Oh! happy, happy was the life that began for these two this night. Soon Rupert was installed in a little house not far from Mea’s, and the wide, neglected lands were in his care. He worked early and late, and made them to blossom like the rose, so that wealth began to flow into the oasis of Tama. Then in the evenings when the work was done, he and Mea would eat together, and talk together, and read and study together, and together daily grow more changed and wise. But at an appointed hour they shook each other by the hand and separated, and on the morrow that blessed, peaceful round began again.

He was her world, her life, the very altar of her faith, whence the pure incense of her heart went up in ceaseless sacrifice to Heaven. She was his love, his light, his star—all this yet unattained—as stars must be.

CHAPTER XIX.
AFTER SEVEN YEARS

On the Tuesday after his Sunday luncheon with Edith, Dick called at the Brook Street rooms as arranged, this time for afternoon tea. He found Edith gloomy and upset, not at all in a mood indeed to respond to his demonstrations of affection. He asked her what was the matter, but could get no satisfactory answer out of her, and so at last went away in disgust, reflecting that of all women whom he had known, Edith was the most uncertain and bewildering.

Thus things went on for some time, interviews being alternated with letters sufficiently compromising in their allusions to what had passed between them, until, when actually forced into a corner, Edith informed him that her change of conduct was owing to a dream that she had dreamed in which she saw Rupert alive and well. Of course Dick laughed at her dream, but still she made it serve her turn for quite another three months. Then at length there came a day when he would be put off no longer.

The six months of silence for which she had stipulated were, he pointed out, more than gone by, and he proposed, therefore, to announce their engagement in the usual fashion.
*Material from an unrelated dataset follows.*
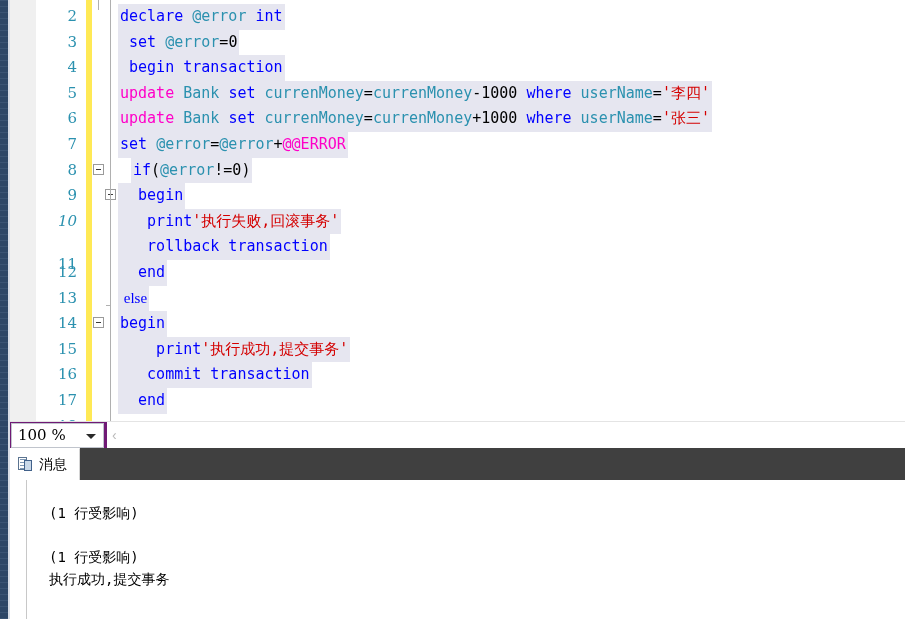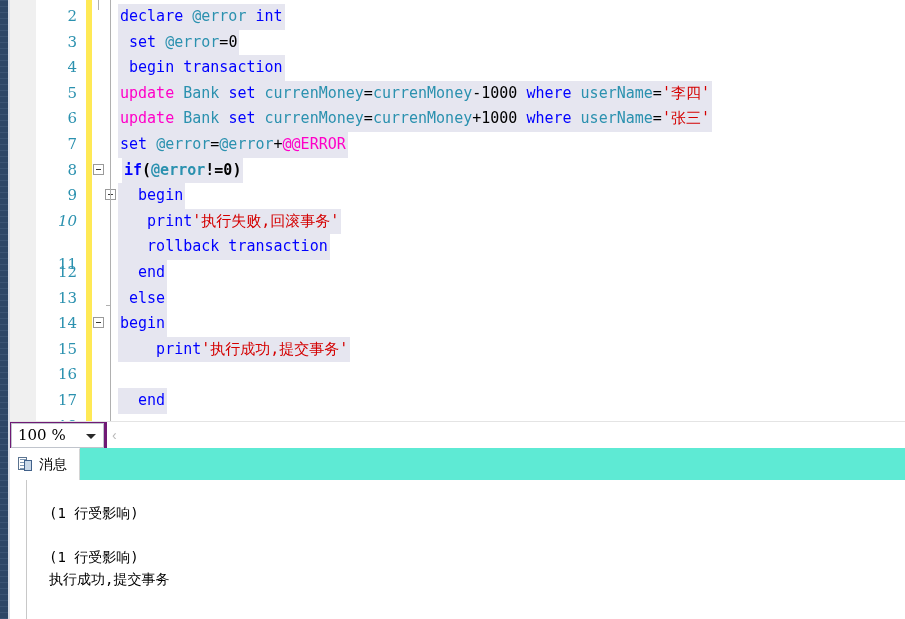"if(@error!=0)" div.code-text { font-weight: bold -> none; left: 4px -> 13px }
“You must not,” she said, springing up; “I forbid you. If you do so I will contradict it, and never speak to you again.”

Now, exasperated beyond endurance, Dick’s evil temper broke out. Even to Edith it was a revelation, for she had never seen him in such a rage before. He swore at her; he called her names which she had not been accustomed to hear; he said that she was a bad woman who, having married Ullershaw for his rank and prospects, was now trying to break his—Dick’s—heart for fun; that she had been the curse of his existence, and he hoped that it would all come back upon her own head, and so forth.

Edith, as a rule, was perfectly able to look after herself, but on this occasion the man’s violence was too much for her who had never before been exposed to rough abuse. She grew frightened, and in her fear blurted out the truth.

“I can’t marry you,” she said, “and perhaps it is as well, as I don’t wish to put up with this sort of thing.”